Kitagwenda District Chief Administrative Officer Moses RK Dalili said the district has met its administrative obligations and continues to engage the relevant government ministries over the matter.

“As a district, we have done what is required of us administratively and continue engaging the responsible ministries. The need for a district hospital is evident, and we remain hopeful that the government will respond positively to our request,” Dalili said.

He added that the district already meets the population threshold required for a district hospital.

“Kitagwenda already qualifies for a district hospital based on its population. According to the most recent population census, the district has about 200,000 people, and that population deserves access to comprehensive healthcare services within the district,” Dalili said.

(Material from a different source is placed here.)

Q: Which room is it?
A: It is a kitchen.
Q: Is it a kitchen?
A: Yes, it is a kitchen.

Uganda’s healthcare system is structured around a referral network where district hospitals are expected to provide comprehensive inpatient care, surgical services, maternity services and emergency treatment, supported by lower-level health centres.

Health experts say strengthening primary healthcare infrastructure reduces preventable deaths, improves maternal and child health outcomes and reduces pressure on regional referral hospitals.

However, for many Kitagwenda residents, healthcare remains a journey defined by distance, cost and uncertainty.

They believe establishing a district hospital and expanding health centres would fulfil one of the key promises of district creation — bringing essential services closer to the people.

Until that happens, many residents say they will continue making long and expensive trips in search of care.